If numbers are infinite how can we call anything truly accurate? How can any number exist (i.e. 1 or 17.8732)? It's an infinite regression. You could always make your measurement more precise. Thanks.
Accepted:
March 27, 2006

Comments

Richard Heck
March 27, 2006 (changed March 27, 2006) Permalink

Your question concerns real numbers and measurement of physical phenomena using them. The question would not arise if we were talking about non-negative integers and the use of such numbers to answer "how many" questions, like: How many panelists are there on askphilosophers.org? The answer "39" is perfectly accurate. Nor would the question arise if we were talking about the use of real numbers within mathematics itself: The ratio between the circumference and the diameter of a circle in Euclidean space is π, amd that too is perfectly accurate.

On the other hand, if we are, as I said, talking about real numbers and their use in measurement, the question does arise. And I think one might have to allow that, by and large, no measurement one makes is every completely precise.
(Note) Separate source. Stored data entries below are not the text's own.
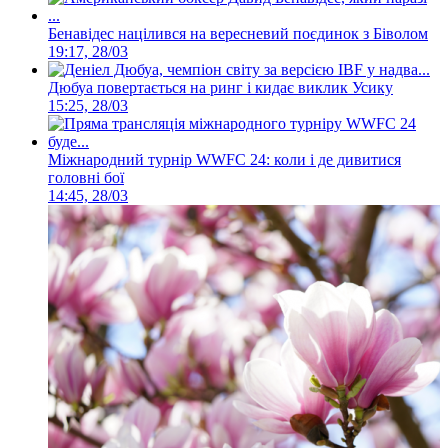
Бенавідес націлився на вересневий поєдинок з Біволом
19:17, 28/03
Дюбуа повертається на ринг і кидає виклик Усику
15:25, 28/03
Міжнародний турнір WWFC 24: коли і де дивитися
головні бої
14:45, 28/03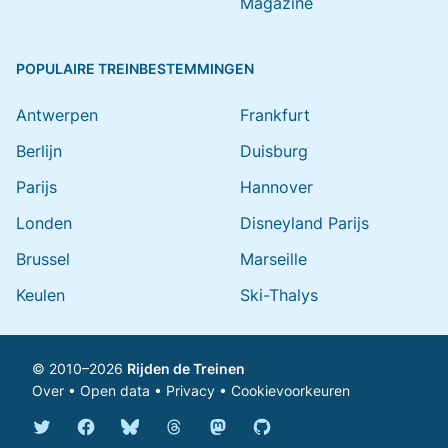
Magazine
POPULAIRE TREINBESTEMMINGEN
Antwerpen
Frankfurt
Berlijn
Duisburg
Parijs
Hannover
Londen
Disneyland Parijs
Brussel
Marseille
Keulen
Ski-Thalys
© 2010–2026
Rijden de Treinen
Over
•
Open data
•
Privacy
•
Cookievoorkeuren
Bluesky @rijdendetreinen.nl
Threads @rijdendetreinen
Mastodon @rijdendetreinen@ma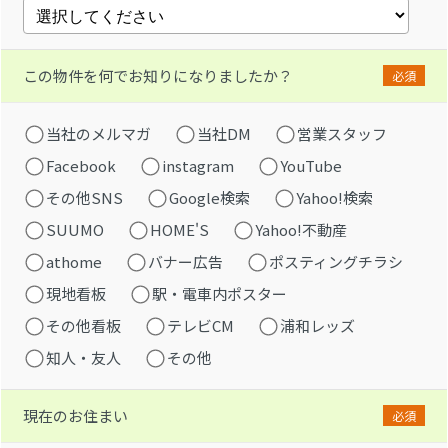
この物件を何でお知りになりましたか？
必須
当社のメルマガ
当社DM
営業スタッフ
Facebook
instagram
YouTube
その他SNS
Google検索
Yahoo!検索
SUUMO
HOME'S
Yahoo!不動産
athome
バナー広告
ポスティングチラシ
現地看板
駅・電車内ポスター
その他看板
テレビCM
浦和レッズ
知人・友人
その他
現在のお住まい
必須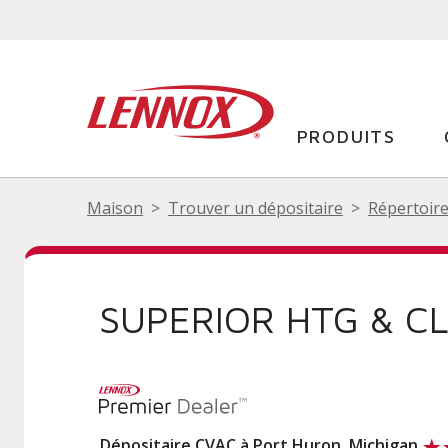
PRODUITS
Maison
Trouver un dépositaire
Répertoire
SUPERIOR HTG & CL
Dépositaire CVAC à Port Huron, Michigan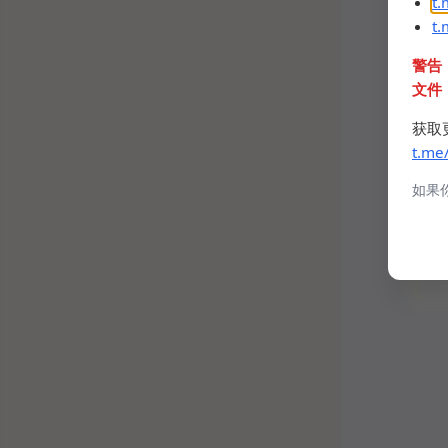
t
t
警告
文件
获取
t.me
如果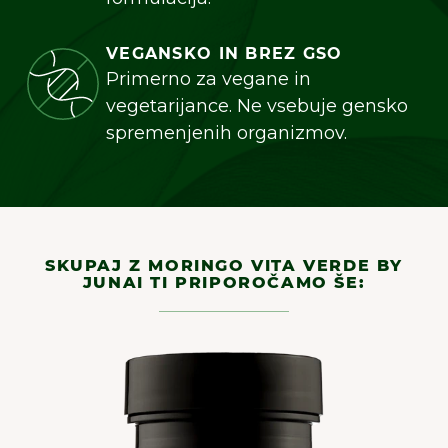
piškotke, ki nam pomagajo izboljšati
uporabniško izkušnjo.
Več o piškotkih
VEGANSKO IN BREZ GSO
Primerno za vegane in
Sprejmi vse
vegetarijance. Ne vsebuje gensko
Sprejmi nujne
spremenjenih organizmov.
Prilagodi
SKUPAJ Z MORINGO VITA VERDE BY
JUNAI TI PRIPOROČAMO ŠE:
But scientists are quite well aware of this fact. That is why, when they are being careful, they will say that a measurement is, say, "accurate to within a millimeter". That is also what makes the concept of "significant digits" (which, at least when I was in school, I had to learn about) important.

That said, it doesn't follow that no measurement of a physical phenomenon is ever perfectly precise. Examples might be hard to come by, and some of them might be quite artificial, but nothing in what we've said here shows that there couldn't be such things.